Repeat the data below with no changes.

======

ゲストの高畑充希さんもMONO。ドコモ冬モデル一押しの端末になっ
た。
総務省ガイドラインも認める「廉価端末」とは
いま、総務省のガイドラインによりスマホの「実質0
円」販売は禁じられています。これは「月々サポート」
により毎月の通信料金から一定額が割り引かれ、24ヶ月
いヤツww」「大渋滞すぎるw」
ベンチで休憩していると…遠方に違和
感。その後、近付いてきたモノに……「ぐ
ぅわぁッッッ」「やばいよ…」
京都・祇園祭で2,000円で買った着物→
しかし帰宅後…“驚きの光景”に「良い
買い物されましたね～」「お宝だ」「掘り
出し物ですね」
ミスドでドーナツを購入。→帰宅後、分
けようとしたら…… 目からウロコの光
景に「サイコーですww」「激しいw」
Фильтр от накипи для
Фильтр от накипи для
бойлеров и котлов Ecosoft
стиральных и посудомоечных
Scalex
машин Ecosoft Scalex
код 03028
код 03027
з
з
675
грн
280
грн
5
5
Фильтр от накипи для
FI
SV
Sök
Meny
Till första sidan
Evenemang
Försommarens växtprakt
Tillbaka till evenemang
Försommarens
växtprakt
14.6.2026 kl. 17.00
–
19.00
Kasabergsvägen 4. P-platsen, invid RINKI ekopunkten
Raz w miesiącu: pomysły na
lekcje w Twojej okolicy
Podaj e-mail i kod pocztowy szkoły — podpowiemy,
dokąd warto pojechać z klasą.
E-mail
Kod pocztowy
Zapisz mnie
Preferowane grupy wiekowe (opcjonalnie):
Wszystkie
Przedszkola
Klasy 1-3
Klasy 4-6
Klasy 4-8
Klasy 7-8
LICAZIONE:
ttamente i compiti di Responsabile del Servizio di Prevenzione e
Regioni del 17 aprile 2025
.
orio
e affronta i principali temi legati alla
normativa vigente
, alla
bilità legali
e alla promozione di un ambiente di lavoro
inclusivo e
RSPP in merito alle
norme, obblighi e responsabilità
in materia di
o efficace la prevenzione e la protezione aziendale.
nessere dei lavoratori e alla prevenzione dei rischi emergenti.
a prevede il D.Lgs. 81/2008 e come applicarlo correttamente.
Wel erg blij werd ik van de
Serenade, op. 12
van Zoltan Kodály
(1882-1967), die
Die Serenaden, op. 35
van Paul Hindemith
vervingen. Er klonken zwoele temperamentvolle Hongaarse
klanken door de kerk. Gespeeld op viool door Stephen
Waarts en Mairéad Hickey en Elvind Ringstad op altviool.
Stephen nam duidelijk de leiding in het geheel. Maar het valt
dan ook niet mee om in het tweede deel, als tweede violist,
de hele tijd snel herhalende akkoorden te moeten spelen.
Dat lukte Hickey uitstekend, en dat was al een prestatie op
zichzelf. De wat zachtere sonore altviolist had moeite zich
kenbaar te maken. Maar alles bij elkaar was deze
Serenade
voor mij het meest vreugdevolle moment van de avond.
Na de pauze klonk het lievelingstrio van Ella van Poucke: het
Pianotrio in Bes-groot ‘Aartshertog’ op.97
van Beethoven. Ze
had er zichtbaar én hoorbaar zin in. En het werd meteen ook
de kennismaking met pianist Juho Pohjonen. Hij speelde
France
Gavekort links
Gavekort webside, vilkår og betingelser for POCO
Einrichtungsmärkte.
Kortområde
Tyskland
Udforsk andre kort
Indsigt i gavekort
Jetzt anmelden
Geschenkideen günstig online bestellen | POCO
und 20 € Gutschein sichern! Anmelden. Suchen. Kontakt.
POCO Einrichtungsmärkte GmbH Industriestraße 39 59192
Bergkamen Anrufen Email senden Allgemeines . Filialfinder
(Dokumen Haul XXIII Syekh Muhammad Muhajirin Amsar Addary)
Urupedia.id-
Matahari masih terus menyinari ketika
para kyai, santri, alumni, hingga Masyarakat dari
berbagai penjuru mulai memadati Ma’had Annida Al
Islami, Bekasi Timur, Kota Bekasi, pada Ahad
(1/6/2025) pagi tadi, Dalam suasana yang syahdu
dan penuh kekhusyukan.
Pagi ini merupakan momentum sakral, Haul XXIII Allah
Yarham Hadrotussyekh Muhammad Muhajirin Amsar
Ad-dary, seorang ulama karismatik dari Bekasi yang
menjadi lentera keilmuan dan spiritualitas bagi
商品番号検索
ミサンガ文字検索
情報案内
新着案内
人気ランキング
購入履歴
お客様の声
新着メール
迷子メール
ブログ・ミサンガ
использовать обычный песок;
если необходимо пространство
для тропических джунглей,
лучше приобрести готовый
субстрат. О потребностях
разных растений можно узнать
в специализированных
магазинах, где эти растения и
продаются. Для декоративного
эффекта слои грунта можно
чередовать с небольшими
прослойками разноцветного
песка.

======

**Task solution:**
ゲストの高畑充希さんもMONO。ドコモ冬モデル一押しの端末になっ
た。
総務省ガイドラインも認める「廉価端末」とは
いま、総務省のガイドラインによりスマホの「実質0
円」販売は禁じられています。これは「月々サポート」
により毎月の通信料金から一定額が割り引かれ、24ヶ月
いヤツww」「大渋滞すぎるw」
ベンチで休憩していると…遠方に違和
感。その後、近付いてきたモノに……「ぐ
ぅわぁッッッ」「やばいよ…」
京都・祇園祭で2,000円で買った着物→
しかし帰宅後…“驚きの光景”に「良い
買い物されましたね～」「お宝だ」「掘り
出し物ですね」
ミスドでドーナツを購入。→帰宅後、分
けようとしたら…… 目からウロコの光
景に「サイコーですww」「激しいw」
Фильтр от накипи для
Фильтр от накипи для
бойлеров и котлов Ecosoft
стиральных и посудомоечных
Scalex
машин Ecosoft Scalex
код 03028
код 03027
з
з
675
грн
280
грн
5
5
Фильтр от накипи для
FI
SV
Sök
Meny
Till första sidan
Evenemang
Försommarens växtprakt
Tillbaka till evenemang
Försommarens
växtprakt
14.6.2026 kl. 17.00
–
19.00
Kasabergsvägen 4. P-platsen, invid RINKI ekopunkten
Raz w miesiącu: pomysły na
lekcje w Twojej okolicy
Podaj e-mail i kod pocztowy szkoły — podpowiemy,
dokąd warto pojechać z klasą.
E-mail
Kod pocztowy
Zapisz mnie
Preferowane grupy wiekowe (opcjonalnie):
Wszystkie
Przedszkola
Klasy 1-3
Klasy 4-6
Klasy 4-8
Klasy 7-8
LICAZIONE:
ttamente i compiti di Responsabile del Servizio di Prevenzione e
Regioni del 17 aprile 2025
.
orio
e affronta i principali temi legati alla
normativa vigente
, alla
bilità legali
e alla promozione di un ambiente di lavoro
inclusivo e
RSPP in merito alle
norme, obblighi e responsabilità
in materia di
o efficace la prevenzione e la protezione aziendale.
nessere dei lavoratori e alla prevenzione dei rischi emergenti.
a prevede il D.Lgs. 81/2008 e come applicarlo correttamente.
Wel erg blij werd ik van de
Serenade, op. 12
van Zoltan Kodály
(1882-1967), die
Die Serenaden, op. 35
van Paul Hindemith
vervingen. Er klonken zwoele temperamentvolle Hongaarse
klanken door de kerk. Gespeeld op viool door Stephen
Waarts en Mairéad Hickey en Elvind Ringstad op altviool.
Stephen nam duidelijk de leiding in het geheel. Maar het valt
dan ook niet mee om in het tweede deel, als tweede violist,
de hele tijd snel herhalende akkoorden te moeten spelen.
Dat lukte Hickey uitstekend, en dat was al een prestatie op
zichzelf. De wat zachtere sonore altviolist had moeite zich
kenbaar te maken. Maar alles bij elkaar was deze
Serenade
voor mij het meest vreugdevolle moment van de avond.
Na de pauze klonk het lievelingstrio van Ella van Poucke: het
Pianotrio in Bes-groot ‘Aartshertog’ op.97
van Beethoven. Ze
had er zichtbaar én hoorbaar zin in. En het werd meteen ook
de kennismaking met pianist Juho Pohjonen. Hij speelde
France
Gavekort links
Gavekort webside, vilkår og betingelser for POCO
Einrichtungsmärkte.
Kortområde
Tyskland
Udforsk andre kort
Indsigt i gavekort
Jetzt anmelden
Geschenkideen günstig online bestellen | POCO
und 20 € Gutschein sichern! Anmelden. Suchen. Kontakt.
POCO Einrichtungsmärkte GmbH Industriestraße 39 59192
Bergkamen Anrufen Email senden Allgemeines . Filialfinder
(Dokumen Haul XXIII Syekh Muhammad Muhajirin Amsar Addary)
Urupedia.id-
Matahari masih terus menyinari ketika
para kyai, santri, alumni, hingga Masyarakat dari
berbagai penjuru mulai memadati Ma’had Annida Al
Islami, Bekasi Timur, Kota Bekasi, pada Ahad
(1/6/2025) pagi tadi, Dalam suasana yang syahdu
dan penuh kekhusyukan.
Pagi ini merupakan momentum sakral, Haul XXIII Allah
Yarham Hadrotussyekh Muhammad Muhajirin Amsar
Ad-dary, seorang ulama karismatik dari Bekasi yang
menjadi lentera keilmuan dan spiritualitas bagi
商品番号検索
ミサンガ文字検索
情報案内
新着案内
人気ランキング
購入履歴
お客様の声
新着メール
迷子メール
ブログ・ミサンガ
использовать обычный песок;
если необходимо пространство
для тропических джунглей,
лучше приобрести готовый
субстрат. О потребностях
разных растений можно узнать
в специализированных
магазинах, где эти растения и
продаются. Для декоративного
эффекта слои грунта можно
чередовать с небольшими
прослойками разноцветного
песка.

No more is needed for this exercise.